_Tâches à réaliser:_
[1] D'après l'extrait sur la monnaie, quelle part des règlements s'effectue aujourd'hui en monnaie scripturale selon la Banque de France ?
[2] Reprenez l'extrait sur la monnaie à la suite de sa dernière phrase.

_Extrait à lire:_
▼▼▼

Après avoir donné quelques clés pour comprendre les monnaies locales dans mon dernier billet, certains de mes lecteurs m'ont demandé d'en faire de même avec la monnaie légale. Le sujet est souvent contre-intuitif, ce qui en fait tout son intérêt !
Une monnaie, c'est quoi ?
L'économie standard a une vision utilitariste de la monnaie, que l'on appelle aussi fonctionnaliste en ce qu'elle décrit la monnaie à travers les fonctions économiques mises à jour par Aristote :
* fonction de facilitation des échanges : cela signifie qu'elle permet de payer ses achats lors d'une transaction sans recourir au troc ;
* fonction de réserve de valeur : la monnaie peut être épargnée sans perdre de sa valeur (en excluant l'inflation et la perte de cours légal comme pour le Franc en 2002) ; elle permet donc de reporter du pouvoir d'achat dans le temps ;
* fonction d'étalon : la monnaie permet de jauger la valeur d'un produit quelconque.
Cependant, la monnaie peut aussi avoir des fonctions politiques et sociales, au moins aussi importantes que ses fonctions économiques, sinon plus, et hélas trop souvent négligées. En effet, la monnaie est constitutive du lien social et sans elle il n’y aurait tout simplement pas de société marchande...
Dans l’histoire, la monnaie a pris différentes formes : monnaie marchandise, monnaie métallique (pièces en métaux précieux), monnaie fiduciaire (billets de banque), monnaie scripturale (soldes créditeurs des comptes à vue gérés par les institutions financières), monnaie électronique, cryptomonnaie... Aujourd'hui, selon la Banque de France, plus de 90 % des règlements se font avec de la monnaie scripturale, la monnaie fiduciaire au sens large (billets + pièces) ne représentant tout au plus que 10 %.
Comment est créée la monnaie ?

▲▲▲

_Enregistrements de données:_

▼▼▼

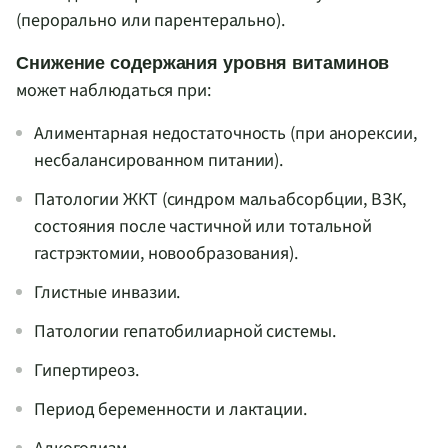
(перорально или парентерально).
Снижение содержания уровня витаминов
может наблюдаться при:
Алиментарная недостаточность (при анорексии,
несбалансированном питании).
Патологии ЖКТ (синдром мальабсорбции, ВЗК,
состояния после частичной или тотальной
гастрэктомии, новообразования).
Глистные инвазии.
Патологии гепатобилиарной системы.
Гипертиреоз.
Период беременности и лактации.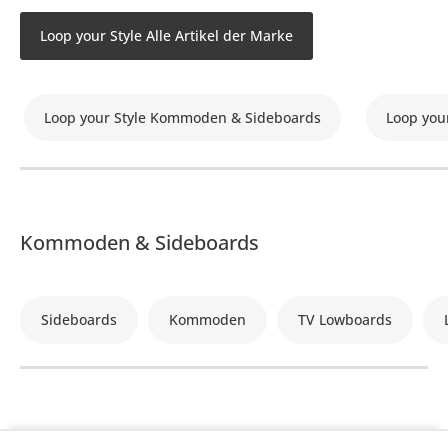
Loop your Style Alle Artikel der Marke
Loop your Style Kommoden & Sideboards
Loop you
Kommoden & Sideboards
Sideboards
Kommoden
TV Lowboards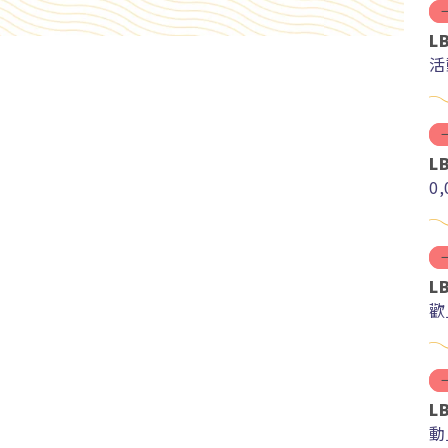
L
活
L
0
L
歡
L
動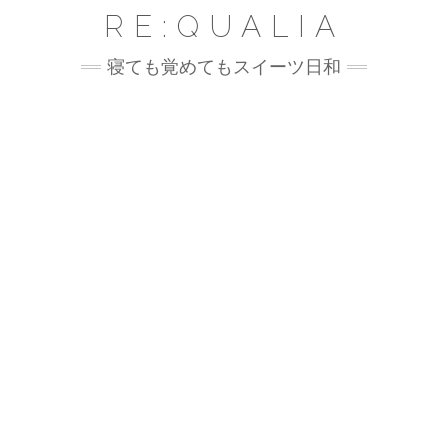
Skip
RE:QUALIA
to
content
寝ても覚めてもスイーツ日和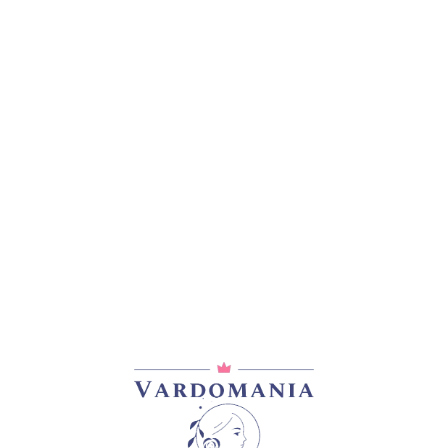
არტიკული:
B42 #2, A50
კატეგორია:
შრაბები
გაზიარება:
ᲓᲐᲛᲐᲢᲔᲑᲘᲗᲘ ᲘᲜᲤᲝᲠᲛᲐᲪᲘᲐ
0,2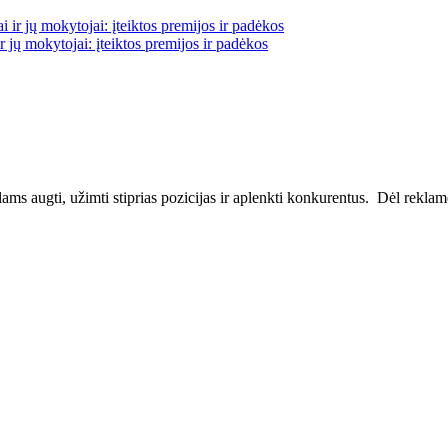
 jų mokytojai: įteiktos premijos ir padėkos
ms augti, užimti stiprias pozicijas ir aplenkti konkurentus. Dėl reklamos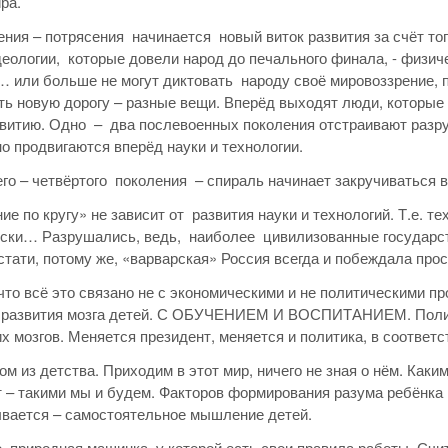
ра.
ния – потрясения начинается новый виток развития за счёт тог
еологии, которые довели народ до печального финала, - физи
 или больше не могут диктовать народу своё мировоззрение, п
ь новую дорогу – разные вещи. Вперёд выходят люди, которые 
звитию. Одно – два послевоенных поколения отстраивают разру
 продвигаются вперёд науки и технологии.
его – четвёртого поколения – спираль начинает закручиваться в
ие по кругу» не зависит от развития науки и технологий. Т.е. т
ески… Разрушались, ведь, наиболее цивилизованные государс
стати, потому же, «варварская» Россия всегда и побеждала про
 что всё это связано не с экономическими и не политическими п
 развития мозга детей. С ОБУЧЕНИЕМ И ВОСПИТАНИЕМ. Полити
х мозгов. Меняется президент, меняется и политика, в соответст
м из детства. Приходим в этот мир, ничего не зная о нём. Каким
 – такими мы и будем. Факторов формирования разума ребёнка 
вается – самостоятельное мышление детей.
то природная машинка, у которой есть свои правила работы. Сч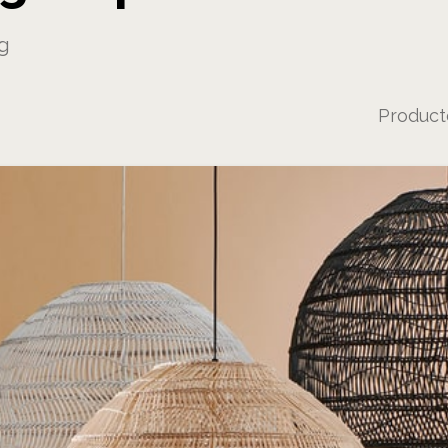
ng
Produc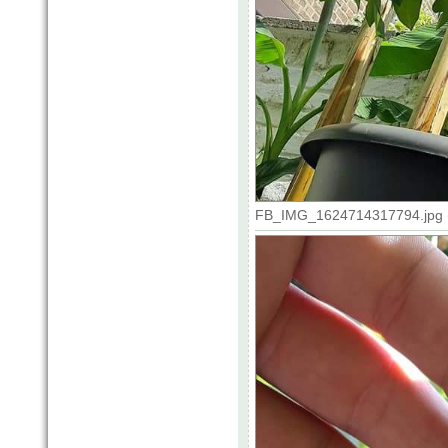
FB_IMG_1624714317794.jpg (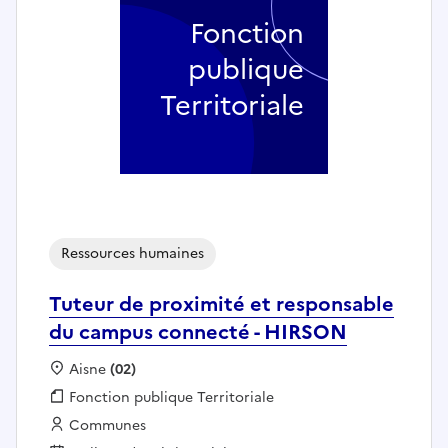
Fonction
publique
Territoriale
Ressources humaines
Tuteur de proximité et responsable
du campus connecté - HIRSON
Localisation :
Aisne
(02)
Fonction publique :
Fonction publique Territoriale
Employeur :
Communes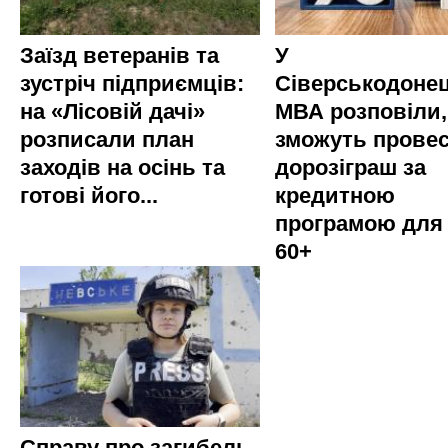
Заїзд ветеранів та
У
зустріч підприємців:
Сіверськодонец
на «Лісовій дачі»
МВА розповіли,
розписали план
зможуть прове
заходів на осінь та
дорозіграш за
готові його...
кредитною
програмою для
60+
Справу про загибель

▲▲▲

_Réponses:_
[1] Plus de 90 % des règlements.

[2]
Contrairement à une idée reçue, l'essentielle de la création monétaire n'est pas le fait de la Banque centrale, mais des banques commerciales qui, sans aucune contrepartie (on dit ex nihilo dans le jargon), créent de la monnaie simplement en accordant un crédit à un client. Autrement dit, la création de monnaie résulte d’un processus de monétisation des créances non monétaires :
La quantité de monnaie en circulation
On appelle masse monétaire le volume total de monnaie en circulation à un moment donné dans une économie donnée. Certains actifs sont considérés comme suffisamment liquides pour être considérés comme de la monnaie en termes de liquidité, d'où la possibilité de calculer plusieurs agrégats monétaires notés M1, M2 et M3, sachant que M3 est celui surveillé plus spécifiquement par la BCE (ici le cas de la masse monétaire en France) :
[ Source : Banque de France ]
Présentés autrement, les agrégats monétaires sont en quelque sorte des poupées gigognes (russes ou matriochkas pour faire plus culturel) :
Les chiffres les plus récents font état de plus de 13 000 milliards d'euros en circulation (agrégat M3) dans la zone euro en mars 2020 :
[ Source : BCE ]
En définitive, la question pendante est la suivante : toute cette monnaie est-elle bien utilisée ?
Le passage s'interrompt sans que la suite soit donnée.